Source extract:
[Start of section]

Inconsistencies in UCSC Xena Toil RNA-seq CGL processed samples

353 views

Skip to first unread message

daniel.joha...@gmail.com

unread,

Sep 21, 2016, 11:11:24 AM9/21/16

to UCSC Xena and Cancer Genomics Browser

Dear UCSC Community,

I am working with data processed by the UCSC Xena Team using their Toil RNA-seq CGL Pipeline. All data files were downloaded from http://xena.ucsc.edu using an S3 bucket link that was provided in the help section this July. The publication related to this data is here: http://dx.doi.org/10.1101/062497

While working with the data, I discovered some inconsistencies which I would like to discuss within the community.

[End of section]

Available data:
[Start of section]

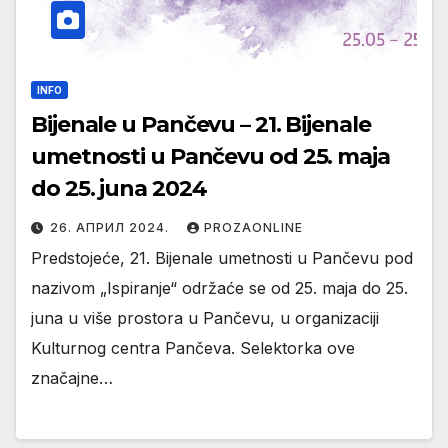
INFO
Bijenale u Pančevu – 21. Bijenale
umetnosti u Pančevu od 25. maja
do 25. juna 2024
26. АПРИЛ 2024.
PROZAONLINE
Predstojeće, 21. Bijenale umetnosti u Pančevu pod
nazivom „Ispiranje“ održaće se od 25. maja do 25.
juna u više prostora u Pančevu, u organizaciji
Kulturnog centra Pančeva. Selektorka ove
značajne…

[End of section]

Exercises to complete:
1 > In the Xena forum post, reproduce the part that opens with the words containing "Sep 21, 2016, 11:11:24 AM9/21/16" and closes with "within the community.", substituting "documentation section" for "help section".
2 > Answer these questions from the Xena forum post:
(a) On what date was the post sent?
(b) Which pipeline did the UCSC Xena Team use to process the data?
(c) When and where was the S3 bucket link provided?
3 > Write the next part of the Xena forum post, continuing after its last sentence.
The material is not needed for any of this work.

Activity answers:
1 >
Sep 21, 2016, 11:11:24 AM9/21/16

to UCSC Xena and Cancer Genomics Browser

Dear UCSC Community,

I am working with data processed by the UCSC Xena Team using their Toil RNA-seq CGL Pipeline. All data files were downloaded from http://xena.ucsc.edu using an S3 bucket link that was provided in the documentation section this July. The publication related to this data is here: http://dx.doi.org/10.1101/062497

While working with the data, I discovered some inconsistencies which I would like to discuss within the community.

2 >
(a) Sep 21, 2016.
(b) The Toil RNA-seq CGL Pipeline.
(c) This July, in the help section.

3 >
1) The files tcga_expected_count and tcga_RSEM_gene_tpm contain 10657 and 10490 samples respectively and the sample names do not fully overlap. Both files are based on the RSEM output, so I would expect overlapping and matching sample numbers and names.

2) Based on the file TCGA_TARGET_phenotype.txt, I discovered several samples (e.g. TCGA-17-Z000-01) for which the columns sample_type or gender had no values. The GDC data portal however claims that this specific sample is of sample type "Primary Tumor".

3) Sample names seem to omit some characters. For the sample TCGA-17-Z000-01 the GDC data portal claims the sample submitter id TCGA-17-Z000-01A. Why are sample names in UCSC Xena truncated?

4) Some samples appear more than once in the file tcga_RSEM_gene_tpm. The sample id TCGA-38-4625-01 can be found on column 7397 and 10441. The expression values differ. Reading this data into R caused the sample names to be renamed to TCGA-38-4625-01.1 and TCGA-38-4625-01.2 while using check.names = FALSE.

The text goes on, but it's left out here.